Inspection And Drainage:
Inspection of the gallbladder bed for bleeding and bile leaks
A drain may be placed if there is significant inflammation or concern for bile leakage, though not routinely used.
Postoperative Care
Pain Management:
Adequate analgesia, often multimodal, including IV or oral NSAIDs and paracetamol
Opioids may be used for breakthrough pain
Early ambulation is encouraged.
Nausea And Vomiting:
Anti-emetics are administered as needed
Clear liquids are typically offered within a few hours post-op, advancing to a regular diet as tolerated.
Monitoring:
Vital signs, urine output, incisional sites for signs of infection or bleeding
Monitoring for symptoms of bile leak or retained stones.
Discharge Criteria:
Patient tolerating oral intake, minimal pain, able to ambulate, and voiding
Typically discharged on the same day or the next day.
Dietary Advice:
Gradual return to normal diet
Some patients may experience temporary bloating or diarrhea, which usually resolves
A low-fat diet may be recommended initially.
Complications
Early Complications:
Bleeding from cystic artery or liver bed
Bile leak from cystic duct stump or liver bed
Injury to common bile duct (CBD) or hepatic ducts
Bowel or vascular injury during trocar insertion
Postoperative nausea and vomiting.
Late Complications:
Retained CBD stones
Biliary strictures
Post-cholecystectomy syndrome (abdominal pain, bloating, diarrhea)
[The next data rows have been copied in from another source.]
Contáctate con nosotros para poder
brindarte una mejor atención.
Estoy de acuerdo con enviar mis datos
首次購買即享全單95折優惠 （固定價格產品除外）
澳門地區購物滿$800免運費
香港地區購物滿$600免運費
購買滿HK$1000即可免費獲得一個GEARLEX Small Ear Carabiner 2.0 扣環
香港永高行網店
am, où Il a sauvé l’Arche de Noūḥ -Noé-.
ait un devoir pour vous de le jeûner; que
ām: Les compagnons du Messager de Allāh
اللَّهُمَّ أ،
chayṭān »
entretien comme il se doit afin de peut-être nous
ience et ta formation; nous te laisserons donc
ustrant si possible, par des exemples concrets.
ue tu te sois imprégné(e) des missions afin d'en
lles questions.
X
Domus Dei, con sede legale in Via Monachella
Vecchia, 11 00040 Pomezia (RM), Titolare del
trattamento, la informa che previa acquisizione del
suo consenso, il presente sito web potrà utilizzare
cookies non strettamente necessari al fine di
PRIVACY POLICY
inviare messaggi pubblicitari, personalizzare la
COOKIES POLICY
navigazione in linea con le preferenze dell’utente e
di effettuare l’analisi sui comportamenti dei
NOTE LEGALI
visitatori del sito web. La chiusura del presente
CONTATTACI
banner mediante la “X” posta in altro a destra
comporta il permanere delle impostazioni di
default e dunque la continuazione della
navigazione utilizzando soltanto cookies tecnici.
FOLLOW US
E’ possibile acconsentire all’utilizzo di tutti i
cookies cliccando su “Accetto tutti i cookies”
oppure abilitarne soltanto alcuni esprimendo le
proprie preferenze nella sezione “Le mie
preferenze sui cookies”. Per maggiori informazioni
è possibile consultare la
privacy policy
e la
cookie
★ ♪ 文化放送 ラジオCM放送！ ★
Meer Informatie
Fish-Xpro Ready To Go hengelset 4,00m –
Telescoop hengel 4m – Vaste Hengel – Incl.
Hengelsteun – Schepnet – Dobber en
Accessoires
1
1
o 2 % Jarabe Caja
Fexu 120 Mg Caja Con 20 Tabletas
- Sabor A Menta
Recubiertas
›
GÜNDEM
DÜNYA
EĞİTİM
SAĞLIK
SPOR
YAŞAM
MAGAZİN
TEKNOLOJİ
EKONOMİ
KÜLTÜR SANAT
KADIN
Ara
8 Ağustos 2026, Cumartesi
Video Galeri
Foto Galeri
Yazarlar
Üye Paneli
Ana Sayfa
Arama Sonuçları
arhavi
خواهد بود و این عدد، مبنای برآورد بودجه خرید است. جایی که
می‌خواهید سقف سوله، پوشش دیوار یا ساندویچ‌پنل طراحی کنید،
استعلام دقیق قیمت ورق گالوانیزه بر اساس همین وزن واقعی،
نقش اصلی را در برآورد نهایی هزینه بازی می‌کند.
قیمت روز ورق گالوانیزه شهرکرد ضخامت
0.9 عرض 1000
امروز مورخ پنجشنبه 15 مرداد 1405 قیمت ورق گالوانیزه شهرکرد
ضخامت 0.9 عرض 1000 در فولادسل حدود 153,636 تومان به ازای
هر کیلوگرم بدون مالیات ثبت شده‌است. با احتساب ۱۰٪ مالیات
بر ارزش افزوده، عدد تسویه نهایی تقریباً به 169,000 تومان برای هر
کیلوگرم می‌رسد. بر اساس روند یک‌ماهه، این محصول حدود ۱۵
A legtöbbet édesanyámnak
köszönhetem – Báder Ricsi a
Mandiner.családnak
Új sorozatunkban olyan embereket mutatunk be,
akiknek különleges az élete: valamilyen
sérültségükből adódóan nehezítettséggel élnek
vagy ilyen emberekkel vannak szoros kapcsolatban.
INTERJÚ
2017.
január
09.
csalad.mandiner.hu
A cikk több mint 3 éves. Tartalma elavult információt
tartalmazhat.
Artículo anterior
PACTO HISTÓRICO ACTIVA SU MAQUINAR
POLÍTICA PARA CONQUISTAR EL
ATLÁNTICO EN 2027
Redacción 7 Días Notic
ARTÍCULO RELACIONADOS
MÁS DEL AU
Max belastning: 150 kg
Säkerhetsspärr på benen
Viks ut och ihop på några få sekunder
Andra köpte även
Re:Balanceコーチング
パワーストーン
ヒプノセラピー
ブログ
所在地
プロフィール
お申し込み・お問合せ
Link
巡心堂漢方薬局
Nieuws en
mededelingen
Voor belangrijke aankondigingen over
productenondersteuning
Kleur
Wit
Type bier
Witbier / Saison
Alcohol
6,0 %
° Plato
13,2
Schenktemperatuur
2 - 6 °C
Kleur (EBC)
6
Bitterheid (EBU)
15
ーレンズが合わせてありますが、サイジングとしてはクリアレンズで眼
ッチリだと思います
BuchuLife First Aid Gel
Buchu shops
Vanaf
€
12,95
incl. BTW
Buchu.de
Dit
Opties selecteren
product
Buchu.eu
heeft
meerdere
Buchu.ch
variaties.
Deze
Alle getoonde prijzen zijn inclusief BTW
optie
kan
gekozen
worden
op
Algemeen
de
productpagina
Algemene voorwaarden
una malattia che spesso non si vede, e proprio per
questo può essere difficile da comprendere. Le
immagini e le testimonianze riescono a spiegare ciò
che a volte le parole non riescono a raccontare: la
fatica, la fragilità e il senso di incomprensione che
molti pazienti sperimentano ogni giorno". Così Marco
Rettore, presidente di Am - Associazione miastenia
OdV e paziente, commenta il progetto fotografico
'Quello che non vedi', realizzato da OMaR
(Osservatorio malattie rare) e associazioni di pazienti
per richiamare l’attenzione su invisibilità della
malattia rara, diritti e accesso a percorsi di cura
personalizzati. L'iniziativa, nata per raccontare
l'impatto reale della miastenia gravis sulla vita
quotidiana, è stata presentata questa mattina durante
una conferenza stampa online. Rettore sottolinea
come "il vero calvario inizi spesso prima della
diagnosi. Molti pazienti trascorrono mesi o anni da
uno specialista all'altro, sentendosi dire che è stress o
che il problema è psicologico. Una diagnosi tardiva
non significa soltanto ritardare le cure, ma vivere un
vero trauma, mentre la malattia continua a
Incisional hernia at port sites
Adhesions.
Prevention Strategies:
Meticulous dissection and clear identification of the critical structures (cystic duct and artery) before clipping/division
Use of intraoperative cholangiography when indicated
Careful port site closure
Prompt recognition and management of any suspected complications.
Key Points
Exam Focus:
The critical view of safety (CVS) is paramount: identifying only the cystic duct and cystic artery entering the gallbladder before clipping
Common bile duct injury is a dreaded complication
Indications for intraoperative cholangiography.
Clinical Pearls:
In cases of severe inflammation or unclear anatomy, conversion to open cholecystectomy is a safe option and should not be delayed
Morcellation of stones within the gallbladder can be done if the gallbladder is too large to extract through the port
Gallbladder mucocele can mimic acute cholecystitis.
Common Mistakes:
Mistaking the common hepatic duct for the cystic duct
Inadequate visualization leading to clipping or division of incorrect structures
Prematurely dividing structures without clear identification
Delaying conversion to open surgery in difficult cases.